A Sad Life in Isolation: Wild Animals in Captivity

Following the death of rhinoceros Tsavo at Circus Krone, PETA calls on the German federal government to ban the keeping of rhinoceroses in circuses.

Editorial Team Wild beim Wild — 5 March 2019

Today, the 44-year-old rhinoceros bull Tsavo died at Circus Krone in Munich. He had been suffering from digestive problems for some time and had lost 300 kilograms over the course of two months. The white rhinoceros was the last of his kind to be exhibited in a German travelling circus. For the past forty years, he was kept under inadequate conditions for the purposes of entertainment. To spare other animals this ordeal, PETA is urging the German federal government to prohibit the admission of new rhinoceroses into circus operations by means of a statutory ordinance.

Tsavo was condemned to a life of loneliness for economic reasons. As is so often the case in the circus industry, he was made to entertain audiences in the ring almost until his very last breath.


Dr. Yvonne Würz, biologist and specialist advisor on animals in the entertainment industry at PETA

«The federal government must finally put a stop to the keeping of animals in circuses, in order to spare other animals the disrespectful and inevitably animal welfare-violating treatment they are subjected to.»

Tsavo – Milestones of a Path of Suffering

Tsavo was presumably born in the wild in a South African national park in the late 1970s, before he arrived in Germany in 1978 as a wild-caught animal . Since 2008, the rhinoceros bull had been with Circus Krone; prior to that, he had been exhibited for decades at Circus Barum. Although rhinoceroses are solitary animals in the wild, they at least have contact with members of their own species during the mating season. Tsavo, however, was kept in complete isolation for decades and deprived of all social contact – he died alone.

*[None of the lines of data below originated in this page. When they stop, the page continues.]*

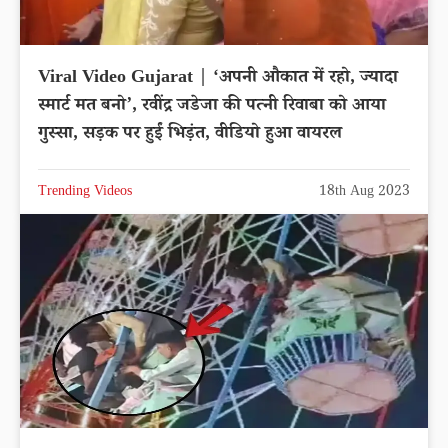
Viral Video Gujarat | ‘अपनी औकात में रहो, ज्यादा
स्मार्ट मत बनो’, रवींद्र जडेजा की पत्नी रिवाबा को आया
गुस्सा, सड़क पर हुईं भिड़ंत, वीडियो हुआ वायरल
Trending Videos
18th Aug 2023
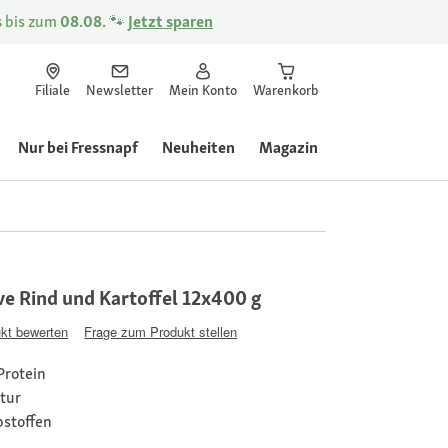
s
bis zum
08.08.
🐾
Jetzt sparen
Filiale
Newsletter
Mein Konto
Warenkorb
Nur bei Fressnapf
Neuheiten
Magazin
e Rind und Kartoffel 12x400 g
kt bewerten
Frage zum Produkt stellen
Protein
ptur
bstoffen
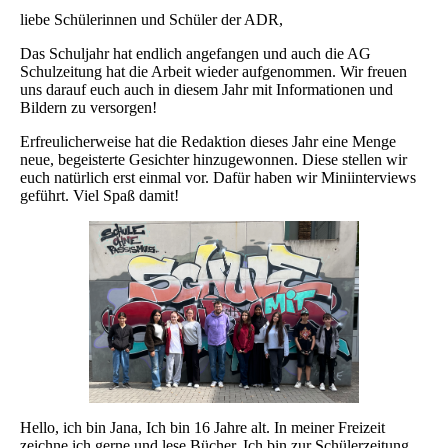
liebe Schülerinnen und Schüler der ADR,
Das Schuljahr hat endlich angefangen und auch die AG
Schulzeitung hat die Arbeit wieder aufgenommen. Wir freuen
uns darauf euch auch in diesem Jahr mit Informationen und
Bildern zu versorgen!
Erfreulicherweise hat die Redaktion dieses Jahr eine Menge
neue, begeisterte Gesichter hinzugewonnen. Diese stellen wir
euch natürlich erst einmal vor. Dafür haben wir Miniinterviews
geführt. Viel Spaß damit!
Hello, ich bin Jana, Ich bin 16 Jahre alt. In meiner Freizeit
zeichne ich gerne und lese Bücher. Ich bin zur Schülerzeitung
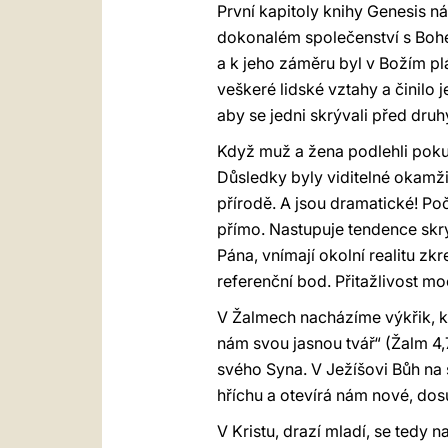
První kapitoly knihy Genesis n
dokonalém společenství s Bohem
a k jeho záměru byl v Božím pl
veškeré lidské vztahy a činilo 
aby se jedni skrývali před druh
Když muž a žena podlehli pokuše
Důsledky byly viditelné okamžit
přírodě. A jsou dramatické! Po
přímo. Nastupuje tendence skrýv
Pána, vnímají okolní realitu zkre
referenční bod. Přitažlivost m
V Žalmech nacházíme výkřik, k
nám svou jasnou tvář“ (Žalm 4,
svého Syna. V Ježíšovi Bůh na 
hříchu a otevírá nám nové, dos
V Kristu, drazí mladí, se tedy 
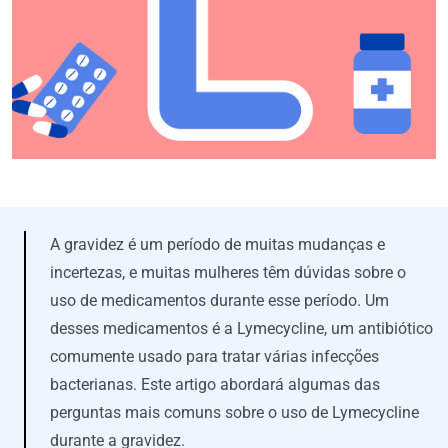
A gravidez é um período de muitas mudanças e
incertezas, e muitas mulheres têm dúvidas sobre o
uso de medicamentos durante esse período. Um
desses medicamentos é a Lymecycline, um antibiótico
comumente usado para tratar várias infecções
bacterianas. Este artigo abordará algumas das
perguntas mais comuns sobre o uso de Lymecycline
durante a gravidez.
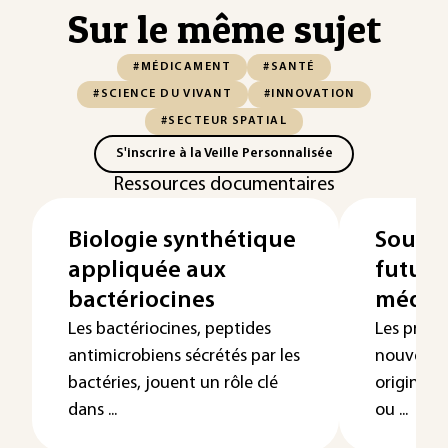
Sur le même sujet
#MÉDICAMENT
#SANTÉ
#SCIENCE DU VIVANT
#INNOVATION
#SECTEUR SPATIAL
S'inscrire à la Veille Personnalisée
Ressources documentaires
Biologie synthétique
Source
appliquée aux
future
bactériocines
médic
Les bactériocines, peptides
Les princ
antimicrobiens sécrétés par les
nouveaux
bactéries, jouent un rôle clé
origine d
dans ...
ou ...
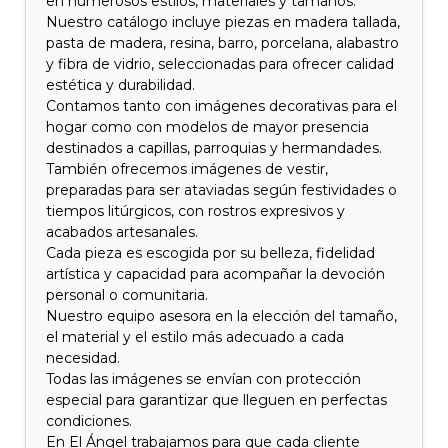
en numerosos estilos, materiales y tamaños.
Nuestro catálogo incluye piezas en madera tallada,
pasta de madera, resina, barro, porcelana, alabastro
y fibra de vidrio, seleccionadas para ofrecer calidad
estética y durabilidad.
Contamos tanto con imágenes decorativas para el
hogar como con modelos de mayor presencia
destinados a capillas, parroquias y hermandades.
También ofrecemos imágenes de vestir,
preparadas para ser ataviadas según festividades o
tiempos litúrgicos, con rostros expresivos y
acabados artesanales.
Cada pieza es escogida por su belleza, fidelidad
artística y capacidad para acompañar la devoción
personal o comunitaria.
Nuestro equipo asesora en la elección del tamaño,
el material y el estilo más adecuado a cada
necesidad.
Todas las imágenes se envían con protección
especial para garantizar que lleguen en perfectas
condiciones.
En El Ángel trabajamos para que cada cliente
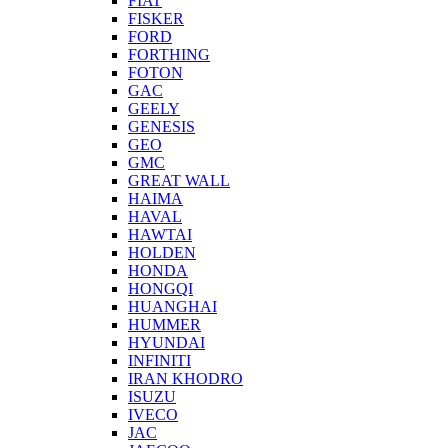
FIAT
FISKER
FORD
FORTHING
FOTON
GAC
GEELY
GENESIS
GEO
GMC
GREAT WALL
HAIMA
HAVAL
HAWTAI
HOLDEN
HONDA
HONGQI
HUANGHAI
HUMMER
HYUNDAI
INFINITI
IRAN KHODRO
ISUZU
IVECO
JAC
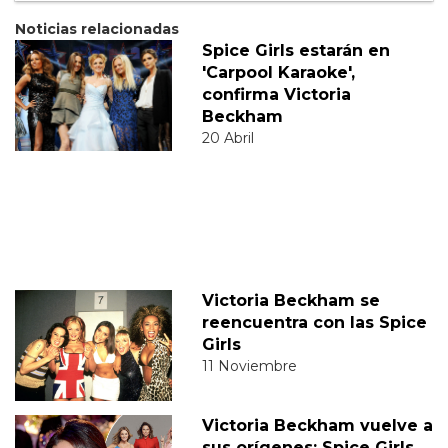
Noticias relacionadas
Spice Girls estarán en
'Carpool Karaoke',
confirma Victoria
Beckham
20 Abril
Victoria Beckham se
reencuentra con las Spice
Girls
11 Noviembre
Victoria Beckham vuelve a
sus orígenes: Spice Girls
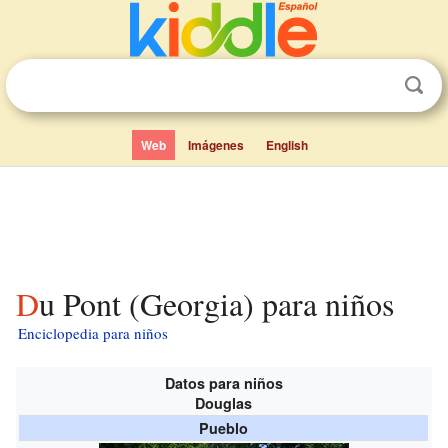
Web
Imágenes
English
Du Pont (Georgia) para niños
Enciclopedia para niños
Datos para niños
Douglas
Pueblo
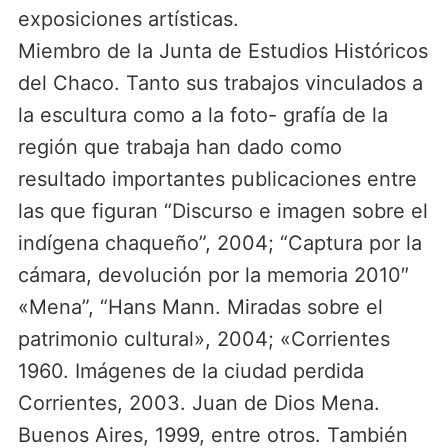
exposiciones artísticas.
Miembro de la Junta de Estudios Históricos
del Chaco. Tanto sus trabajos vinculados a
la escultura como a la foto- grafía de la
región que trabaja han dado como
resultado importantes publicaciones entre
las que figuran “Discurso e imagen sobre el
indígena chaqueño”, 2004; “Captura por la
cámara, devolución por la memoria 2010″
«Mena”, “Hans Mann. Miradas sobre el
patrimonio cultural», 2004; «Corrientes
1960. Imágenes de la ciudad perdida
Corrientes, 2003. Juan de Dios Mena.
Buenos Aires, 1999, entre otros. También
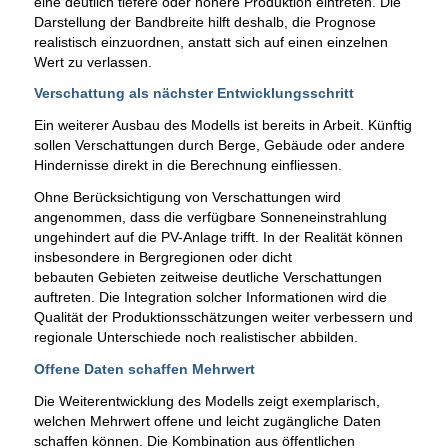
eine deutlich tiefere oder höhere Produktion eintreten. Die
Darstellung der Bandbreite hilft deshalb, die Prognose
realistisch einzuordnen, anstatt sich auf einen einzelnen
Wert zu verlassen.
Verschattung als nächster Entwicklungsschritt
Ein weiterer Ausbau des Modells ist bereits in Arbeit. Künftig
sollen Verschattungen durch Berge, Gebäude oder andere
Hindernisse direkt in die Berechnung einfliessen.
Ohne Berücksichtigung von Verschattungen wird
angenommen, dass die verfügbare Sonneneinstrahlung
ungehindert auf die PV-Anlage trifft. In der Realität können
insbesondere in Bergregionen oder dicht
bebauten Gebieten zeitweise deutliche Verschattungen
auftreten. Die Integration solcher Informationen wird die
Qualität der Produktionsschätzungen weiter verbessern und
regionale Unterschiede noch realistischer abbilden.
Offene Daten schaffen Mehrwert
Die Weiterentwicklung des Modells zeigt exemplarisch,
welchen Mehrwert offene und leicht zugängliche Daten
schaffen können. Die Kombination aus öffentlichen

Keeping Rhinoceroses in Circuses Not Prohibited by Law

Part of PETA's motto is that animals are not here for our entertainment. The animal welfare organization points out that the keeping of animals in circuses is not regulated by law in Germany. In this country, circuses are permitted to keep all species of animals. Only a non-binding advisory opinion, the so-called Circus Guidelines of the Federal Ministry of Agriculture (BMEL), is intended to serve as professional guidance for official veterinarians in assessing the keeping of exotic animal species. While the advisory opinion recommends that rhinoceroses no longer be permitted, because these animals are highly sensitive to stress and transport and cannot fulfill their need for movement in a circus, many veterinary authorities barely enforce the guidelines and repeatedly emphasize that they are merely recommendations and not a legally binding regulation or law.

Federal Council and majority of Germans call for a ban on wild animals in circuses

The Federal Council called, in its already third resolution for a circus ban on wild animals, which the federal government has so far failed to implement. In 27 European countries, including Belgium, Austria, the Netherlands, and Greece, certain or all animal species are no longer permitted in circuses, while in Germany animals such as giraffes, primates, and even hippopotamuses continue to be subjected to constant stress on trucks in circus operations. According to a representative forsa survey from May 2014, 82 percent of Germans believe that wild animals cannot be kept in a species-appropriate manner in circuses. The German Veterinary Association also supports a ban.